As if school teaching had completely forgotten it.
(Years later Hannibal Lecter in "The Silence of the Innocents", Patrick Jane in The Menthalist and Sherlock Holmes in "Elementary" came to make it rediscovered by the general public)
Yet not only the mental palace is a powerful tool for improving your study whatever you care about, but also much more natural than repeating things a hundred times.
In what sense "more natural"?
Let's see it together.
Because the memory palace works
Genetically, modern man is the result of a selection that took place almost entirely in the Pleistocene, an epoch that began 2,8 million years ago and ended about 10 thousand years before Christ.
Our ability to walk on two legs, the ability to oppose thumb and index finger…. but also all our linguistic, logical and mnemonic abilities, are daughters of the evolutionary pressure of the Pleistocene.
Think about it …
For more than 2 million years our species:
- He didn't have to remember phone numbers
- He didn't have to study history, or learn legal codes
- He did not have to remember names or faces or learn foreign languages, living in small tribes that had almost no contact with the outside
So don't be surprised that our memory is not that great when it comes to doing these things.

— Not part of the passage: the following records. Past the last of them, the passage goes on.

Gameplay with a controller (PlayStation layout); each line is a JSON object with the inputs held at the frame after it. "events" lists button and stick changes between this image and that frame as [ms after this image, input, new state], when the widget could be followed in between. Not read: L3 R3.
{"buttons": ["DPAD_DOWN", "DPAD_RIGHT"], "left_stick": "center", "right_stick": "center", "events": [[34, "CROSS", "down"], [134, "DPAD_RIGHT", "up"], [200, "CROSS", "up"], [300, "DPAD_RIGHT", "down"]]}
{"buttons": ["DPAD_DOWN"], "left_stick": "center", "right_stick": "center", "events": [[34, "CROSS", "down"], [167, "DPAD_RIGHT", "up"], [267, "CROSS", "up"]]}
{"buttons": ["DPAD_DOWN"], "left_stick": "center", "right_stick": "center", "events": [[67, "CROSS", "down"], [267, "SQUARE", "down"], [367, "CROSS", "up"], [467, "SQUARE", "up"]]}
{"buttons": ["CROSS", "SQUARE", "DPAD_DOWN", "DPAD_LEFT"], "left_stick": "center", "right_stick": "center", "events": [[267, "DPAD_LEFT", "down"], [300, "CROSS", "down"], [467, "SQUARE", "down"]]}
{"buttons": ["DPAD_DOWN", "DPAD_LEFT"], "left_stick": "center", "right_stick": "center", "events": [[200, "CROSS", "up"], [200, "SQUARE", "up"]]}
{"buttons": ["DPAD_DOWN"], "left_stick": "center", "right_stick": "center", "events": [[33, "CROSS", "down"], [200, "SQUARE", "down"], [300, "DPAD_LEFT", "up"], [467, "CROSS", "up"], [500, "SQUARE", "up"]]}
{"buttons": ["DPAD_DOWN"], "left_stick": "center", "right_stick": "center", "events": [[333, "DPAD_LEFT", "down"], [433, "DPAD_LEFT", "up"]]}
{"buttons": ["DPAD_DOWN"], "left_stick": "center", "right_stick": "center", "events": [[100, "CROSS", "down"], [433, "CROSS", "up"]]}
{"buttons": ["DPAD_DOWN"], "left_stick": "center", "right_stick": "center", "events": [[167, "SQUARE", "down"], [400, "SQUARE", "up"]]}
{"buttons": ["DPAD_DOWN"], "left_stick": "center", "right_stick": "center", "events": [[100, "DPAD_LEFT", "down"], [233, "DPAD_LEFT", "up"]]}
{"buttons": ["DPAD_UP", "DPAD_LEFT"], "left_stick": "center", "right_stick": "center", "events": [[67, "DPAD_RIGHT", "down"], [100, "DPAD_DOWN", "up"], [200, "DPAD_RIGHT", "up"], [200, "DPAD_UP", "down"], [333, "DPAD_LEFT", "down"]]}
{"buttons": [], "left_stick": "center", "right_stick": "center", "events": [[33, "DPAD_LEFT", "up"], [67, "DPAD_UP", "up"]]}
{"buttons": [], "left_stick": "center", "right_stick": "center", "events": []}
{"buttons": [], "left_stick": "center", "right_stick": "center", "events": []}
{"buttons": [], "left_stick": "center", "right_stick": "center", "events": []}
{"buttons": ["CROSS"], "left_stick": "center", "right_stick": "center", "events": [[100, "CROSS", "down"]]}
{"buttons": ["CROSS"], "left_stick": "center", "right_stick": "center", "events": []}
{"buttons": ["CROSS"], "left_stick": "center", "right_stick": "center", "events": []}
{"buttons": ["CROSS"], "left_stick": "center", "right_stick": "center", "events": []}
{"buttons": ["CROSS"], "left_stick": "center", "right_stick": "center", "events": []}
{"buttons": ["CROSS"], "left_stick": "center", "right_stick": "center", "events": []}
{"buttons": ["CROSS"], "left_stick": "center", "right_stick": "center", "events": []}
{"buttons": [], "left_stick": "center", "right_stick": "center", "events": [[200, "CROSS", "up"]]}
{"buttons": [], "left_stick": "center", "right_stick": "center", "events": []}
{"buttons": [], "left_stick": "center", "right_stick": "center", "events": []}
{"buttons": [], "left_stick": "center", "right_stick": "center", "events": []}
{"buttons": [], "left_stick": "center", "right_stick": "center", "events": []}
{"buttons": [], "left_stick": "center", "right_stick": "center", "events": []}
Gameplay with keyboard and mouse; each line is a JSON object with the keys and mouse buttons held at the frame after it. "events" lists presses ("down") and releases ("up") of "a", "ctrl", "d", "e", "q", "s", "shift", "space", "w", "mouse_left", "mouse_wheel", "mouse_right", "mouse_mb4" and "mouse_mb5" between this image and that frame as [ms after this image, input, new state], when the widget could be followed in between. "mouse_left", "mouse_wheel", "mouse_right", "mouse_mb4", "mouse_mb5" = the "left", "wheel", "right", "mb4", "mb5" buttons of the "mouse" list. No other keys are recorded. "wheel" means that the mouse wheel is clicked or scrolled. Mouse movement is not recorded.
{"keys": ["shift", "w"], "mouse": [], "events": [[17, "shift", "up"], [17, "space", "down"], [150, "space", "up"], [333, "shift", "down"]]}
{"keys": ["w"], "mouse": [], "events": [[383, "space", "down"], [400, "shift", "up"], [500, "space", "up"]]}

What our distant ancestors' brains had to remember were things like:
- La road home
- I dettagli that distinguished the hospitable from the inhospitable, the dangerous from the safe, the opportunity from the threat
- Events / situations / objects uncommon
Memorizing was a question that concerned man himself and the space in which he moved, thanks to the interaction and mediation of the 5 senses, in particular that of sight.
Similarly, the memory palace harnesses these natural abilities of our mind by using:
- The enormous potential of visual memory.
- The memory of the things we already know.
- The great impression they make on us strange and different things from the ordinary
How the memory palace works
In a palace of memory the information to remember is transformed into images - possibly strange or extremely detailed - which are then associated with other images of a path of loci (places) that you already know.
This is why it is also referred to as the loci technique.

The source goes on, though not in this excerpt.